*Brief*: Every entry below should appear in the answer exactly as written, apart from the pictures.
>>>>>
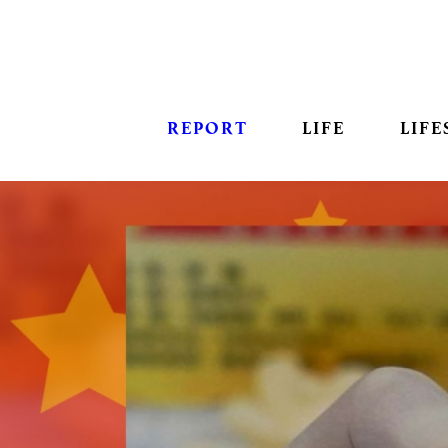
REPORT
LIFE
LIFE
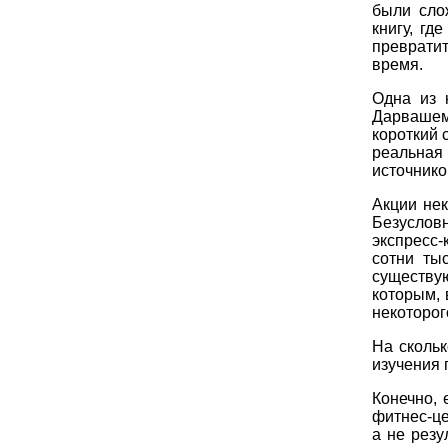
были сло
книгу, г
преврати
время.
Одна из 
Дарвашем,
короткий 
реальная
источнико
Акции не
Безуслов
экспресс
сотни ты
существу
которым, 
некоторог
На скольк
изучения 
Конечно, 
фитнес-це
а не резу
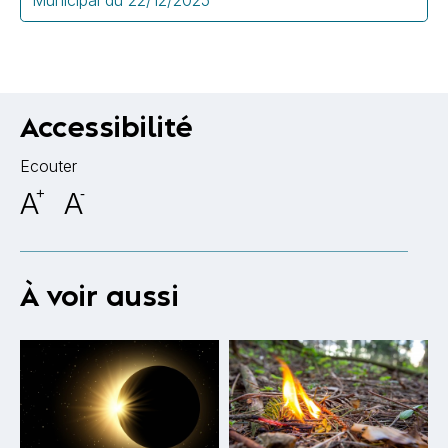
Accessibilité
Ecouter
A
+
A
-
À voir aussi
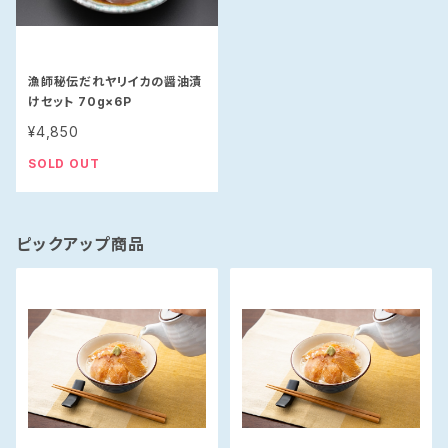
漁師秘伝だれヤリイカの醤油漬
けセット 70g×6P
¥4,850
SOLD OUT
ピックアップ商品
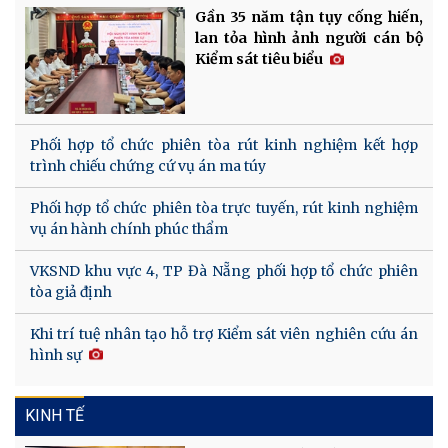
Gần 35 năm tận tụy cống hiến,
lan tỏa hình ảnh người cán bộ
Kiểm sát tiêu biểu
Phối hợp tổ chức phiên tòa rút kinh nghiệm kết hợp
trình chiếu chứng cứ vụ án ma túy
Phối hợp tổ chức phiên tòa trực tuyến, rút kinh nghiệm
vụ án hành chính phúc thẩm
VKSND khu vực 4, TP Đà Nẵng phối hợp tổ chức phiên
tòa giả định
Khi trí tuệ nhân tạo hỗ trợ Kiểm sát viên nghiên cứu án
hình sự
KINH TẾ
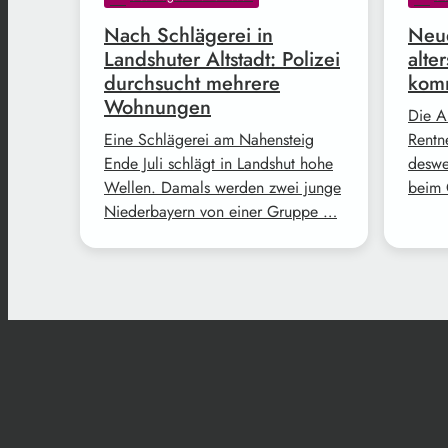
Nach Schlägerei in
Neue
Landshuter Altstadt: Polizei
alte
durchsucht mehrere
komm
Wohnungen
Die A
Eine Schlägerei am Nahensteig
Rentne
Ende Juli schlägt in Landshut hohe
deswe
Wellen. Damals werden zwei junge
beim 
Niederbayern von einer Gruppe …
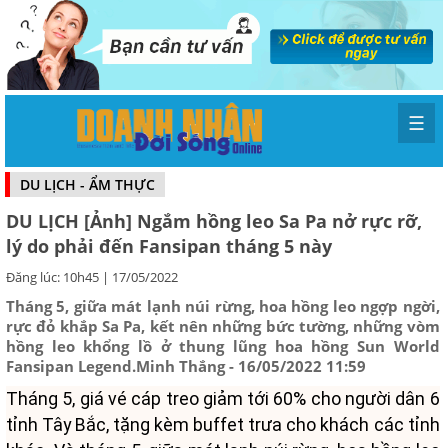
☰
DU LỊCH - ẨM THỰC
DU LỊCH [Ảnh] Ngắm hồng leo Sa Pa nở rực rỡ,
lý do phải đến Fansipan tháng 5 này
Đăng lúc: 10h45 | 17/05/2022
Tháng 5, giữa mát lạnh núi rừng, hoa hồng leo ngợp ngời,
rực đỏ khắp Sa Pa, kết nên những bức tường, những vòm
hồng leo khổng lồ ở thung lũng hoa hồng Sun World
Fansipan Legend.Minh Thắng - 16/05/2022 11:59
Tháng 5, giá vé cáp treo giảm tới 60% cho người dân 6
tỉnh Tây Bắc, tặng kèm buffet trưa cho khách các tỉnh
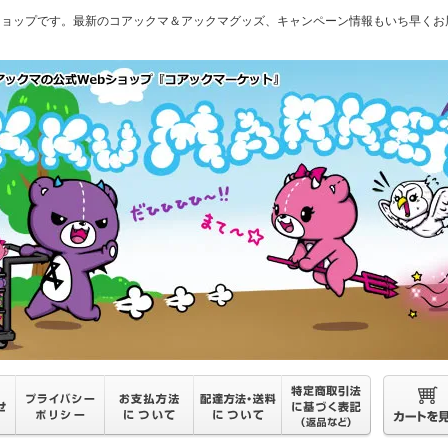
ショップです。最新のコアックマ＆アックマグッズ、キャンペーン情報もいち早くお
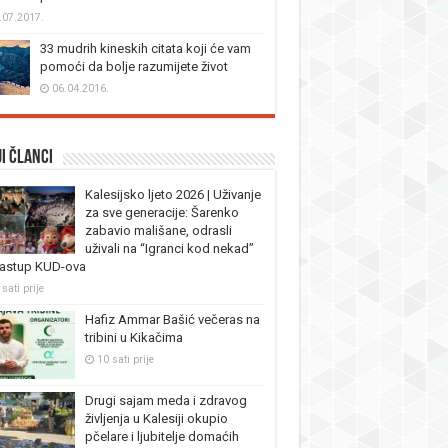
.07.2017.
33 mudrih kineskih citata koji će vam
pomoći da bolje razumijete život
06.04.2016.
i članci
Kalesijsko ljeto 2026 | Uživanje
za sve generacije: Šarenko
zabavio mališane, odrasli
uživali na “Igranci kod nekad”
nastup KUD-ova
sati prije
Hafiz Ammar Bašić večeras na
tribini u Kikačima
10 sati prije
Drugi sajam meda i zdravog
življenja u Kalesiji okupio
pčelare i ljubitelje domaćih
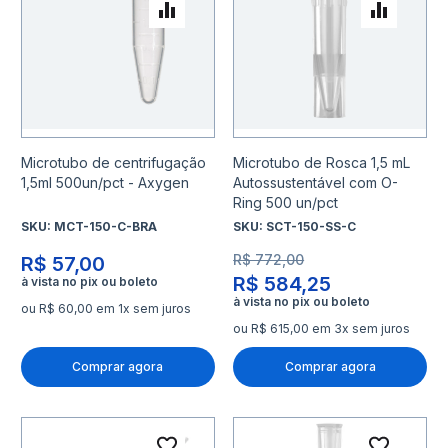
Adicionar para Comparar
Adicio
Microtubo de centrifugação
Microtubo de Rosca 1,5 mL
1,5ml 500un/pct - Axygen
Autossustentável com O-
Ring 500 un/pct
SKU:
MCT-150-C-BRA
SKU:
SCT-150-SS-C
R$ 772,00
R$ 57,00
R$ 584,25
ou R$ 60,00 em 1x sem juros
ou R$ 615,00 em 3x sem juros
Comprar agora
Comprar agora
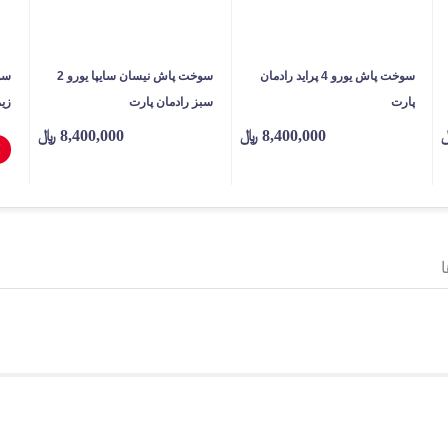
سوخت پاش یورو 4 پراید رادمان
سوخت پاش نیسان سایپا یورو 2
سو
پارت
سبز رادمان پارت
زیم
8,400,000
﷼
8,400,000
﷼
٪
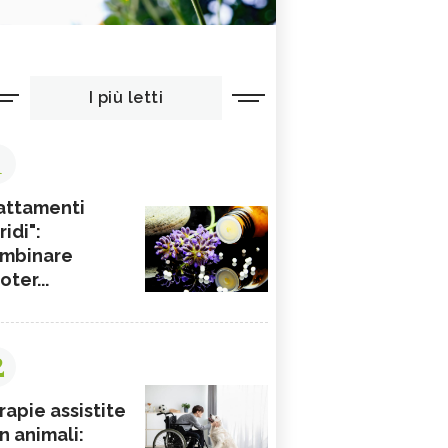
I più letti
1
attamenti
ridi":
mbinare
ioter...
2
rapie assistite
n animali:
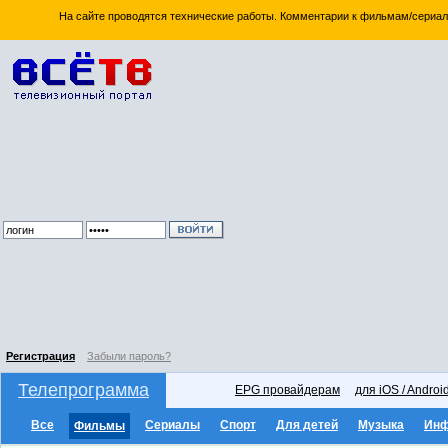
На сайте проводятся технические работы. Комментарии к фильмам/сериал
Регистрация
Забыли пароль?
Телепрограмма
EPG провайдерам
для iOS / Androi
Все
Сериалы
Спорт
Для детей
Музыка
Ин
Фильмы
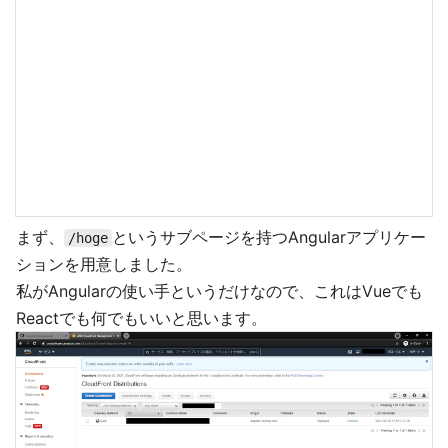
まず、
というサブページを持つAngularアプリケー
/hoge
ションを用意しました。
私がAngularの使い手というだけなので、これはVueでも
Reactでも何でもいいと思います。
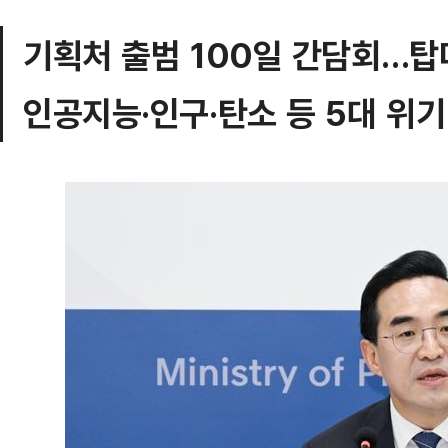
기획처 출범 100일 간담회…탑
인공지능·인구·탄소 등 5대 위기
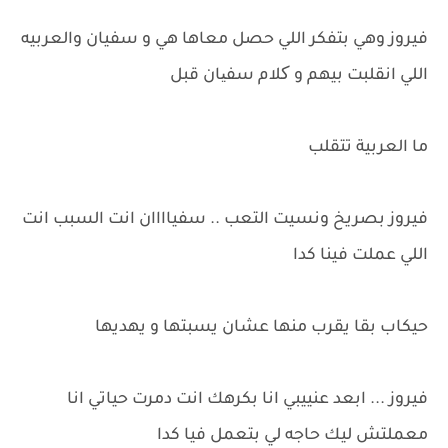
فيروز وهي بتفكر اللي حصل معاها هي و سفيان والعربيه
اللي انقلبت بيهم و کلام سفیان قبل
ما العربية تتقلب
فيروز بصريخ ونسيت التعب .. سفياااان انت السبب انت
اللي عملت فينا كدا
حيكاب بقا يقرب منها عشان يسبتها و يهديها
فيروز ... ابعد عنييبي انا بكرهك انت دمرت حياتي انا
معملتش ليك حاجه لي بتعمل فيا كدا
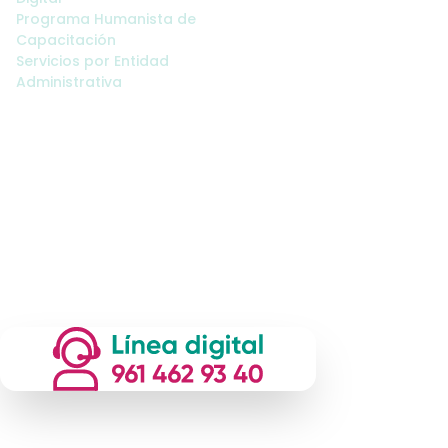
Programa Humanista de
Capacitación
Servicios por Entidad
Administrativa
2026-2030 | Secretaría de la Mujer e Igualdad de Género |
Gobierno del Estado de Chiapas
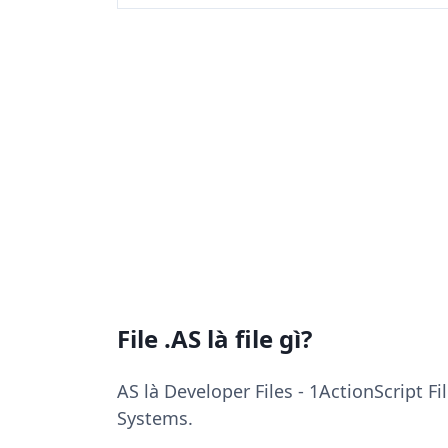
File .AS là file gì?
AS là Developer Files - 1ActionScript F
Systems.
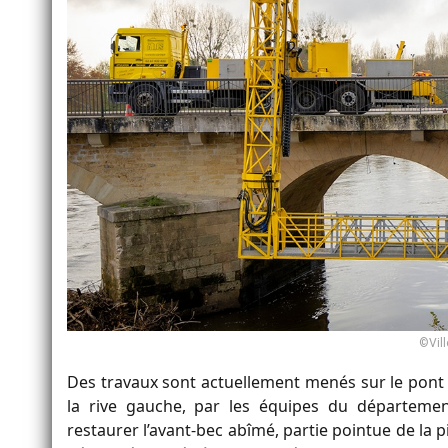
©Vill
Des travaux sont actuellement menés sur le pont Al
la rive gauche, par les équipes du département
restaurer l’avant-bec abîmé, partie pointue de la p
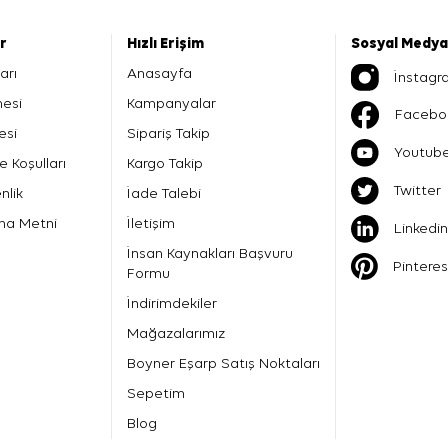
er
Hızlı Erişim
Sosyal Medya
arı
Anasayfa
İnstagr
mesi
Kampanyalar
Facebo
esi
Sipariş Takip
Youtub
e Koşulları
Kargo Takip
Twitter
nlik
İade Talebi
ma Metni
İletişim
Linkedin
İnsan Kaynakları Başvuru
Pinteres
Formu
İndirimdekiler
Mağazalarımız
Boyner Eşarp Satış Noktaları
Sepetim
Blog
<<<<<
*Answer*:
REPORT
LIFE
LIFE
были сло
книгу, г
преврати
время.
Одна из 
Дарвашем,
короткий 
реальная
источнико
Акции не
Безуслов
экспресс
сотни ты
существу
которым, 
некоторог
На скольк
изучения 
Конечно, 
фитнес-це
а не резу
Accessibilité
Ecouter
A
+
A
-
À voir aussi
漁師秘伝だれヤリイカの醤油漬
けセット 70g×6P
¥4,850
SOLD OUT
ピックアップ商品
Gần 35 năm tận tụy cống hiến,
lan tỏa hình ảnh người cán bộ
Kiểm sát tiêu biểu
Phối hợp tổ chức phiên tòa rút kinh nghiệm kết hợp
trình chiếu chứng cứ vụ án ma túy
Phối hợp tổ chức phiên tòa trực tuyến, rút kinh nghiệm
vụ án hành chính phúc thẩm
VKSND khu vực 4, TP Đà Nẵng phối hợp tổ chức phiên
tòa giả định
Khi trí tuệ nhân tạo hỗ trợ Kiểm sát viên nghiên cứu án
hình sự
KINH TẾ
Nach Schlägerei in
Neue
Landshuter Altstadt: Polizei
alte
durchsucht mehrere
komm
Wohnungen
Die A
Eine Schlägerei am Nahensteig
Rentne
Ende Juli schlägt in Landshut hohe
deswe
Wellen. Damals werden zwei junge
beim 
Niederbayern von einer Gruppe …
☰
DU LỊCH - ẨM THỰC
DU LỊCH [Ảnh] Ngắm hồng leo Sa Pa nở rực rỡ,
lý do phải đến Fansipan tháng 5 này
Đăng lúc: 10h45 | 17/05/2022
Tháng 5, giữa mát lạnh núi rừng, hoa hồng leo ngợp ngời,
rực đỏ khắp Sa Pa, kết nên những bức tường, những vòm
hồng leo khổng lồ ở thung lũng hoa hồng Sun World
Fansipan Legend.Minh Thắng - 16/05/2022 11:59
Tháng 5, giá vé cáp treo giảm tới 60% cho người dân 6
tỉnh Tây Bắc, tặng kèm buffet trưa cho khách các tỉnh
ショップです。最新のコアックマ＆アックマグッズ、キャンペーン情報もいち早くお
.07.2017.
33 mudrih kineskih citata koji će vam
pomoći da bolje razumijete život
06.04.2016.
i članci
Kalesijsko ljeto 2026 | Uživanje
za sve generacije: Šarenko
zabavio mališane, odrasli
uživali na “Igranci kod nekad”
nastup KUD-ova
sati prije
Hafiz Ammar Bašić večeras na
tribini u Kikačima
10 sati prije
Drugi sajam meda i zdravog
življenja u Kalesiji okupio
pčelare i ljubitelje domaćih
Adicionar para Comparar
Adicio
Microtubo de centrifugação
Microtubo de Rosca 1,5 mL
1,5ml 500un/pct - Axygen
Autossustentável com O-
Ring 500 un/pct
SKU:
MCT-150-C-BRA
SKU:
SCT-150-SS-C
R$ 772,00
R$ 57,00
R$ 584,25
ou R$ 60,00 em 1x sem juros
ou R$ 615,00 em 3x sem juros
Comprar agora
Comprar agora
سوخت پاش یورو 4 پراید رادمان
سوخت پاش نیسان سایپا یورو 2
سو
پارت
سبز رادمان پارت
زیم
8,400,000
﷼
8,400,000
﷼
٪
I più letti
1
attamenti
ridi":
mbinare
ioter...
2
rapie assistite
n animali:
На сайте проводятся технические работы. Комментарии к фильмам/сериал
Регистрация
Забыли пароль?
Телепрограмма
EPG провайдерам
для iOS / Androi
Все
Сериалы
Спорт
Для детей
Музыка
Ин
Фильмы
まず、
というサブページを持つAngularアプリケー
/hoge
ションを用意しました。
私がAngularの使い手というだけなので、これはVueでも
Reactでも何でもいいと思います。
기획처 출범 100일 간담회…탑
인공지능·인구·탄소 등 5대 위기
فيروز وهي بتفكر اللي حصل معاها هي و سفيان والعربيه
اللي انقلبت بيهم و کلام سفیان قبل
ما العربية تتقلب
فيروز بصريخ ونسيت التعب .. سفياااان انت السبب انت
اللي عملت فينا كدا
حيكاب بقا يقرب منها عشان يسبتها و يهديها
فيروز ... ابعد عنييبي انا بكرهك انت دمرت حياتي انا
معملتش ليك حاجه لي بتعمل فيا كدا
Programa Humanista de
Capacitación
Servicios por Entidad
Administrativa
2026-2030 | Secretaría de la Mujer e Igualdad de Género |
Gobierno del Estado de Chiapas
File .AS là file gì?
AS là Developer Files - 1ActionScript F
Systems.
©Vill
Des travaux sont actuellement menés sur le pont Al
la rive gauche, par les équipes du département
restaurer l’avant-bec abîmé, partie pointue de la p
er
Hızlı Erişim
Sosyal Medya
arı
Anasayfa
İnstagr
mesi
Kampanyalar
Facebo
esi
Sipariş Takip
Youtub
e Koşulları
Kargo Takip
Twitter
nlik
İade Talebi
ma Metni
İletişim
Linkedin
İnsan Kaynakları Başvuru
Pinteres
Formu
İndirimdekiler
Mağazalarımız
Boyner Eşarp Satış Noktaları
Sepetim
Blog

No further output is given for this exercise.